New techUK report finds COVID-19 has increased Asia-Europe shipping costs

techUK’s new report in partnership with GfK has found that while the smart home has become more of a reality for households in the past year, barriers to purchasing such as cost (59 per cent) and privacy (51 per cent) remain. 

The study showed that demand and consumer appeal rose during the pandemic and COVID-19 saw UK consumers buying 21.8 million smart home devices, a 22 per cent rise in volume, with smart TVs and speakers leading the higher sales.

This comes as the pandemic has increased Asia-Europe shipping costs where many smart home devices are produced. GfK data shows prices are increasing and this trend is set to dampen consumer demand even further.
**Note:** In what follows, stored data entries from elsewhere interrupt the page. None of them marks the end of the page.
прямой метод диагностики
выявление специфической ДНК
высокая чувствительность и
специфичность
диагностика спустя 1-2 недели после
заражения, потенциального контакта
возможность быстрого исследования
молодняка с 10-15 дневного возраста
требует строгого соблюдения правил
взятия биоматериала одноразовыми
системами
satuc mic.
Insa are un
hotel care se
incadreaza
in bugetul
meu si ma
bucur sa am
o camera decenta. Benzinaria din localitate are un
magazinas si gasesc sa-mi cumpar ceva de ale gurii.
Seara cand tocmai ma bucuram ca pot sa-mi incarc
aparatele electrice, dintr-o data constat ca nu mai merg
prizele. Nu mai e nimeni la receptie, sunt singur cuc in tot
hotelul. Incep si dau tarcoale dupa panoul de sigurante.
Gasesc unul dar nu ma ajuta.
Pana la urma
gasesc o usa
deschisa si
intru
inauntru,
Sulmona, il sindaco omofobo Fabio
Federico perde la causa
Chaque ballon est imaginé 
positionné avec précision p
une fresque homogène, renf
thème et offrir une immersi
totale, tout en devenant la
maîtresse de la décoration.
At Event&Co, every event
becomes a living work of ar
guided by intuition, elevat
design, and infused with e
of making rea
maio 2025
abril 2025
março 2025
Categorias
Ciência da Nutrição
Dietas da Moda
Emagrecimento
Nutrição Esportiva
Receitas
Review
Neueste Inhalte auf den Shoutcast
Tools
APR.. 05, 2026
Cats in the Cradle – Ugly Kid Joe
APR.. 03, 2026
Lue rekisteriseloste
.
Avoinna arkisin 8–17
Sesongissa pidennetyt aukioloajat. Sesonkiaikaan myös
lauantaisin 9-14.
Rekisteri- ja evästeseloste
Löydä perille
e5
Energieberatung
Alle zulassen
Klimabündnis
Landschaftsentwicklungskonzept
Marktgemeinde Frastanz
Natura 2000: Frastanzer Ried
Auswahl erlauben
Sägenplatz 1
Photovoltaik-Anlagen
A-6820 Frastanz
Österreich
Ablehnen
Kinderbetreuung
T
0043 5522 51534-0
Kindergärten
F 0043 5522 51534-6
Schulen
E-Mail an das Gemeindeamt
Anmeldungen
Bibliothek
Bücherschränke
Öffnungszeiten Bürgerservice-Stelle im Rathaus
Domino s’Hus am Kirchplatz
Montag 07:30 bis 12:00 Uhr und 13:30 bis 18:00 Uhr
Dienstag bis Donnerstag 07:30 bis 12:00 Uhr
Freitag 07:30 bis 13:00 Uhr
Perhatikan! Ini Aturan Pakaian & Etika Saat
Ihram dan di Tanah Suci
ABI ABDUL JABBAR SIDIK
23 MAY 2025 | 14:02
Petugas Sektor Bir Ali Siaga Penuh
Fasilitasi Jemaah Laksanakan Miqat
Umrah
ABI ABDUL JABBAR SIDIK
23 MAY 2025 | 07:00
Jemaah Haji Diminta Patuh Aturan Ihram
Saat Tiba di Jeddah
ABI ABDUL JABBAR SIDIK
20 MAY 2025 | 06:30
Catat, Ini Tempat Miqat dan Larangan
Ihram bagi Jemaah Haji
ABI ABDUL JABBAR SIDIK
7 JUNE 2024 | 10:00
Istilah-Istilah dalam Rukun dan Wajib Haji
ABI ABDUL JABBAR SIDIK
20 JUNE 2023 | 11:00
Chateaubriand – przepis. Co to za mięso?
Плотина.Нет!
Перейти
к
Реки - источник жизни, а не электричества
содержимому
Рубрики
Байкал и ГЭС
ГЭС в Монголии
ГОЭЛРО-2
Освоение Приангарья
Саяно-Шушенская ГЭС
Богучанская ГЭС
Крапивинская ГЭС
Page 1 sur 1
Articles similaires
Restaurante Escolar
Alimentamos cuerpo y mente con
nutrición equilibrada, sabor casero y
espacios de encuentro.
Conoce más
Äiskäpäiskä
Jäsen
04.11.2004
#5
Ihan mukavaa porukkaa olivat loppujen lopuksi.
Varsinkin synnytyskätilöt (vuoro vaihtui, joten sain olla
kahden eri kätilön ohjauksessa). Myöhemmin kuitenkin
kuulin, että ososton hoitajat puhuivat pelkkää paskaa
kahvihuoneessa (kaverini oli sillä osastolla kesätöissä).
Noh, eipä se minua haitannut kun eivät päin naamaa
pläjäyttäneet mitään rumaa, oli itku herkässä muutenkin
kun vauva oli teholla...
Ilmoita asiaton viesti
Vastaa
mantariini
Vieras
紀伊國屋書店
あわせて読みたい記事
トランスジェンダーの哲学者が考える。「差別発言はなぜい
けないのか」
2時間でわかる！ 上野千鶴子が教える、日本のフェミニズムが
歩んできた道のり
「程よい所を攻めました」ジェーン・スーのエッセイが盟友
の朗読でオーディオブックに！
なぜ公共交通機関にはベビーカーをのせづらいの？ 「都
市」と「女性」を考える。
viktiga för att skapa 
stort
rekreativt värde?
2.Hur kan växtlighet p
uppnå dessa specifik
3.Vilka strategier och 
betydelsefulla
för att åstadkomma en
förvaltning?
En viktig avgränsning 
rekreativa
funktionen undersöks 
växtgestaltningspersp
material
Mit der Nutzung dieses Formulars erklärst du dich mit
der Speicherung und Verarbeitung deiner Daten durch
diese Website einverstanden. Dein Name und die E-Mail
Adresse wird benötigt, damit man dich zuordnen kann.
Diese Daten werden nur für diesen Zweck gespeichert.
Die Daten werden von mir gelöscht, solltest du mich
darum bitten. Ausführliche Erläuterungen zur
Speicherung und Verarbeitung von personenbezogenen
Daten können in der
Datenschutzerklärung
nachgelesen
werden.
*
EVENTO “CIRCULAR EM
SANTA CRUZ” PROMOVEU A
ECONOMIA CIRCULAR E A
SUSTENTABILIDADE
techUK set out a series of recommendations for the government and the wider industry to support continued deployment of smart home products: 

  • While “smart home” is a familiar concept to consumers, tech firms and retailers should focus on communicating the tangible consumer benefits of smart and connected home devices and to reassure consumers on ease of use, interoperability, and privacy  
  • With interoperability a mainstream concern for consumers, it needs to be a priority for manufacturers. Failure to address these risks seeing reducing demand, increasing frustrations and creating a perception that smart home tech does not meet expectations 
  • Regulation and policy on product safety, cyber security, and net zero need to be aligned. All the various policies and strategies need to complement each other and be trusted by stakeholders. With the UK developing so much policy post-Brexit, there needs to be real care and attention to consistent approaches and shared goals 
  • Government should promote smart appliance adoption in the UKs future product policy framework. Smart appliances that support a flexible energy system and offer safety advantages should be seen as routes to meeting climate, energy and product safety goals 
  • There needs to be a stronger understanding of how smart home tech can play a key role in delivering a fully flexible energy system.  

Following the recommendations would help the smart home market grow from $78bn this year to $182bn by 2025.

techUK head of devices Craig Melson said: “The pandemic has really demonstrated how important digital technology has become in keeping us connected, entertained, productive and educated, and the data shows how familiar the public has become with smart home tech. People really see the benefits of connected devices now and the challenge for tech firms is to make sure all the devices work together and instil the highest possible confidence that it will just work.”